Berchidda: un paese dell’entroterra sardo, in provincia di Olbia-Tempio, nemmeno 3000 anime insediate a 300 metri sopra il livello del mare, ai piedi della catena del Limbara che, con punta Sa Berritta, raggiunge la quota massima di 1362 metri. Temperatura media: 15 gradi. Piuttosto umido, per via del vicino lago Coghinas, tanto che in certi giorni dell’anno Berchidda si trova avvolta da un nebbione ideale per vedere cose che non esistono e per non vedere quelle che invece esistono.
È da qui che viene uno dei maggiori jazzisti italiani, Paolo Fresu, e, soprattutto, è qui che torna sempre, dopo i suoi lunghi giri intorno al mondo per inseguire la musica che è già nel mondo e che la sua tromba è in grado di catturare viva, per poi liberarla subito dopo, finalmente udibile a tutti. Quando gli hanno chiesto il momento in cui aveva capito di aver realizzato il proprio sogno, Fresu ha risposto che è stato quando gli abitanti del suo paesino hanno cominciato a chiedergli, di ritorno dai suoi viaggi, com’era andata e, soprattutto, quando sarebbe partito di nuovo. È stato allora che ha capito di essere diventato un musicista.
Non la trovate una risposta bizzarra e spiazzante? Vi chiedono quando avete capito di essere diventati dei musicisti, e voi non rispondete cose del tipo: quando ho fatto il mio primo concerto, quando ho inciso il mio primo disco, quando è uscita la prima recensione sul mio lavoro. No, piuttosto rispondete che l’avete capito dalle domande dei compaesani intorno ai vostri viaggi, intorno alle vostre partenze e ai vostri ritorni. Che senso ha precisamente una risposta del genere?
È probabile che Fresu si riferisse a quanto c’è di sognante e divagatorio in domande del genere. Bisogna infatti considerare l’esistenza di una figura assai meno prosaica di quanto sembri. La figura di chi resta. C’è chi resta per tutta la vita nel paese in cui è nato: individuo quasi indistinguibile dalle radici che lo nutrono, costui avrà una famiglia, degli amici, un lavoro e, in ultimo, una tomba nella stessa terra in cui ha trascorso ogni giorno della propria esistenza. Chiusa la pratica, sarà diventato parte del paese e della sua storia quasi in senso geologico, come Sa Berritta fa parte dell’orizzonte di Berchidda.

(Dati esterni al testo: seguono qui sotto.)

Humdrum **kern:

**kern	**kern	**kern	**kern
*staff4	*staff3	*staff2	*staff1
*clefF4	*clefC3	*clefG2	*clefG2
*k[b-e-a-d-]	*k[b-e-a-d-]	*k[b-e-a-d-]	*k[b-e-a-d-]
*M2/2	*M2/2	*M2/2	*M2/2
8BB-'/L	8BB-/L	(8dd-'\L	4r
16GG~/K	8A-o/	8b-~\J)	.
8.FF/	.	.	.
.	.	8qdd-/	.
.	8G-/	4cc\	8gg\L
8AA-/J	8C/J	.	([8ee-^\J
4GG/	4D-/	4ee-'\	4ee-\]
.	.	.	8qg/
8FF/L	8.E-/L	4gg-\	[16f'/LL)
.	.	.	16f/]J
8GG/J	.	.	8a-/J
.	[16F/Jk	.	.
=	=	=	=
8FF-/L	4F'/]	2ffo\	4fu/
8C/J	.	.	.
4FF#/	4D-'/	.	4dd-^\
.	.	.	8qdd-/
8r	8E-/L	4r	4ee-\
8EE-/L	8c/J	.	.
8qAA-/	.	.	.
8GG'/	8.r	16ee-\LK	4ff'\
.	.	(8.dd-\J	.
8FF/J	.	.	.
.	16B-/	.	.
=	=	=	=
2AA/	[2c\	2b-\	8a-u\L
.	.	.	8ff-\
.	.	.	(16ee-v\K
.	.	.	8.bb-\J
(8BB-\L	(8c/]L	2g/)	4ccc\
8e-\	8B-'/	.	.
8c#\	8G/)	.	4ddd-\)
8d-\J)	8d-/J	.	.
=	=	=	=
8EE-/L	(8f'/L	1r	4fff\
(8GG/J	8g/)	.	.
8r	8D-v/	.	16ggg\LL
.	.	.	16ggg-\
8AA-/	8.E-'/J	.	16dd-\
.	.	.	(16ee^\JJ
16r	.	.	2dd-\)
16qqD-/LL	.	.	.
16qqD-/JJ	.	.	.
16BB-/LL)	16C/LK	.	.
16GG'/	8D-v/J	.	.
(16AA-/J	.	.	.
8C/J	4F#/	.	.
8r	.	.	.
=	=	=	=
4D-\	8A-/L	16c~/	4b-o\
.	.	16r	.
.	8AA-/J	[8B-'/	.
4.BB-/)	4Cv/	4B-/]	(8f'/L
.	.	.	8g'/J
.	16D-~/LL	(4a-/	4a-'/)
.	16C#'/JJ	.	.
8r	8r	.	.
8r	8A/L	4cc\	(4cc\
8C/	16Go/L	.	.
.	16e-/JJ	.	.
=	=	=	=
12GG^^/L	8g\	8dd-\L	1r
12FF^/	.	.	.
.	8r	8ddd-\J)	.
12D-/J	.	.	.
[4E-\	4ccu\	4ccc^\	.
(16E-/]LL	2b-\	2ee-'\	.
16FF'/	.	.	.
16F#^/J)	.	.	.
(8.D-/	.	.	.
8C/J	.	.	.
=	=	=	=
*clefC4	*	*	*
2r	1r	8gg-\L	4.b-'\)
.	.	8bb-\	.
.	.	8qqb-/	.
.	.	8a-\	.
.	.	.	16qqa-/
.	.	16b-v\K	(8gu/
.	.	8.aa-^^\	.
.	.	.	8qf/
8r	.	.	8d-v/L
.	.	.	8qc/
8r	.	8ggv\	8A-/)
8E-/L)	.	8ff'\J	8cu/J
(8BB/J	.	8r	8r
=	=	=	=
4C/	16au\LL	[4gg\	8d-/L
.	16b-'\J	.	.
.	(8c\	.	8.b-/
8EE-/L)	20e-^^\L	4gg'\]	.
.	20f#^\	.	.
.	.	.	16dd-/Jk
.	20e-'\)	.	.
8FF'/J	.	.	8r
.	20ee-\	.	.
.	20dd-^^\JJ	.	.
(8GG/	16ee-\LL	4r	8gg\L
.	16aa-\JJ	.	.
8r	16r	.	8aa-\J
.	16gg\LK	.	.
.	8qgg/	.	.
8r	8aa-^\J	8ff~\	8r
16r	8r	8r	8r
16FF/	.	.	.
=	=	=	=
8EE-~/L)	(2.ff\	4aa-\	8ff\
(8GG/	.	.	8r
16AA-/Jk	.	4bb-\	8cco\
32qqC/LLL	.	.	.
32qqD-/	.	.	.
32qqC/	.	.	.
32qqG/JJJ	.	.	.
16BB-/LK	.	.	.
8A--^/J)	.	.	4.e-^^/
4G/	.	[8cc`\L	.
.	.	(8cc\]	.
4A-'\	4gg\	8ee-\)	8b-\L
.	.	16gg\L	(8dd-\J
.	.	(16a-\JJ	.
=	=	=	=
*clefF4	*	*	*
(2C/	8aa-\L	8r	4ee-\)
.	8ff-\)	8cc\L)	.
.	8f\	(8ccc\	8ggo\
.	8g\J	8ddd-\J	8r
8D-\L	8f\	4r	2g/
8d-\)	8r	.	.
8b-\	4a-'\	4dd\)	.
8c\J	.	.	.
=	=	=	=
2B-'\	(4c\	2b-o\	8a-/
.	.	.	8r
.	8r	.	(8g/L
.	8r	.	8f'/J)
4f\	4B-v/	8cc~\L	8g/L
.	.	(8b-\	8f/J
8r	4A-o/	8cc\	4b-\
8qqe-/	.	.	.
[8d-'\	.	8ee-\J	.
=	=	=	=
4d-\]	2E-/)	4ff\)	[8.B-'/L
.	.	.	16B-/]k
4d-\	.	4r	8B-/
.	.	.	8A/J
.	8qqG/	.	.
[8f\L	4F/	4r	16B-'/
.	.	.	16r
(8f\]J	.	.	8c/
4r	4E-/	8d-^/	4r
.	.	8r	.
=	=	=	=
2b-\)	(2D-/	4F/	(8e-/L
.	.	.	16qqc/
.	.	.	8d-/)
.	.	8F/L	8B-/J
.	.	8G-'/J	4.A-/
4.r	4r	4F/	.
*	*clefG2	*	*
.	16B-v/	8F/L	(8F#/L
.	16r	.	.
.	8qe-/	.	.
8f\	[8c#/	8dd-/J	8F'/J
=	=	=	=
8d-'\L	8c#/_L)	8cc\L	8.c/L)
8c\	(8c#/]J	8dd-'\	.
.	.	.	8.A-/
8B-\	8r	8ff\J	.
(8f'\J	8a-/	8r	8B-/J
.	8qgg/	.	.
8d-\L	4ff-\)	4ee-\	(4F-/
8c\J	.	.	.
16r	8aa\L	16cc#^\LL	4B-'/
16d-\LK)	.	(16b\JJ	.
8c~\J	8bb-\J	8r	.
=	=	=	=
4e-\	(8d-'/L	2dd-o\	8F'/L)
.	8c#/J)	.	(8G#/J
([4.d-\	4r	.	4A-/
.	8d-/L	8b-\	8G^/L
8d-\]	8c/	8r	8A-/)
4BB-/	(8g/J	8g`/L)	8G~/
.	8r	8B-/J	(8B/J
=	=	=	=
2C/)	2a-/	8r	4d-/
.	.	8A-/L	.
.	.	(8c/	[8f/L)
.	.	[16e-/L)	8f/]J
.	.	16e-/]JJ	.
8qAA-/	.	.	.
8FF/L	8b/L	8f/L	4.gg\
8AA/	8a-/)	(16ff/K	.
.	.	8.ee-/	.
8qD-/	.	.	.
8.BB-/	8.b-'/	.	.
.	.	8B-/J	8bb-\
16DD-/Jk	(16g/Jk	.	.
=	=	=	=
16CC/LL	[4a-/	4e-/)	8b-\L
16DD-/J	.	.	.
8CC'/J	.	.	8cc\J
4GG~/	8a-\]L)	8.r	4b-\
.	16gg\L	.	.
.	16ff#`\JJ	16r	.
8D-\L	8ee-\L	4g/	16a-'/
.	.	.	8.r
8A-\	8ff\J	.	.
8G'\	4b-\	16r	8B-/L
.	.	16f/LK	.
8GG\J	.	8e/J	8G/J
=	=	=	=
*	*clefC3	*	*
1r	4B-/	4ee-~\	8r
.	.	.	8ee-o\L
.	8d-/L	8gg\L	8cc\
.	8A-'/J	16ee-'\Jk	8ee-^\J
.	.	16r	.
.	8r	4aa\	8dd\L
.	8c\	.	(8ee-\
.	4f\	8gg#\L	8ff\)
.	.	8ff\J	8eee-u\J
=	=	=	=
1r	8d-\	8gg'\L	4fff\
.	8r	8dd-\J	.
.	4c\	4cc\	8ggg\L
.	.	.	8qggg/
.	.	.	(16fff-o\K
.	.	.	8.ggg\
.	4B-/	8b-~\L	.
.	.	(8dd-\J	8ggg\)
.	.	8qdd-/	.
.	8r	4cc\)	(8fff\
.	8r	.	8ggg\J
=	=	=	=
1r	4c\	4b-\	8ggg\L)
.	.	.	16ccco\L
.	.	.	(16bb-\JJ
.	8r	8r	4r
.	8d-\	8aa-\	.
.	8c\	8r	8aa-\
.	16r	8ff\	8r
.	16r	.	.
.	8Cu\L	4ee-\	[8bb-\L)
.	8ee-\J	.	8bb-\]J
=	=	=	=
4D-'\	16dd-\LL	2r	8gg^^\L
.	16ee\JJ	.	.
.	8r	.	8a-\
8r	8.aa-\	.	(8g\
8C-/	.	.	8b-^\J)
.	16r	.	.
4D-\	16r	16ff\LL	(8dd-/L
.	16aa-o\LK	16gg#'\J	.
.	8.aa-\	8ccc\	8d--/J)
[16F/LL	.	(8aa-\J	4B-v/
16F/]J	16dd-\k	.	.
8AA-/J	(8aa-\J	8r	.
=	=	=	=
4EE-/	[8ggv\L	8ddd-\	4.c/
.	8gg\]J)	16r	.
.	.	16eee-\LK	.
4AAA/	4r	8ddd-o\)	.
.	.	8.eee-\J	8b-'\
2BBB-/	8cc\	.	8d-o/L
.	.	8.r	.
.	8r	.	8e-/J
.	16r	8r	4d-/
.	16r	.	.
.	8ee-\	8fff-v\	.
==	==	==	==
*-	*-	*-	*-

Chi resta, cioè chi resta in questa accezione particolarmente forte, si attarda sempre con chi ha invece per destino il partire. Ecco che lo ferma con un sorriso vorace per chiedergli un racconto, un episodio, un dettaglio e, soprattutto, per sapere quando dovrà ripartire. Ma cosa gli sta chiedendo con esattezza? Gli sta chiedendo di prestargli per un momento gli occhi, attraverso i quali vedere cosa c’è oltre i monti o nella nebbia, quando tutto si confonde e non sai nemmeno più dove ti trovi. Gli sta chiedendo la materia immaginaria con cui formulare propositi tanto vaghi e includenti, quanto per lui preziosi e consolatori tipo: “Un giorno anch’io…”, “Quando rinascerò…”. Propositi che non servono a partire, bensì a restare, attenuando gli inconvenienti legati a un destino per lo più stanziale.
Ecco perché Fresu ha capito da questo particolare d’essere diventato il musicista che sognava di essere. Cos’è, infatti, un artista se non un prestatore di occhi? Uno che viaggia al posto nostro per portarci i tesori che ha rinvenuto durante navigazioni che noi non sapremmo mai intraprendere da soli? Chi è, in particolare, Paolo Fresu se non un musicista capace di forzare con la sua tromba nitida e dettagliata i confini entro i quali ci troviamo, così da farci dilagare a occhi chiusi in nuovi territori della rappresentazione e dell’immaginario? Il ritorno è il dono generoso e grato di chi parte per chi resta. La musica di Fresu è questo costante ritorno dovuto a questo instancabile ripartire.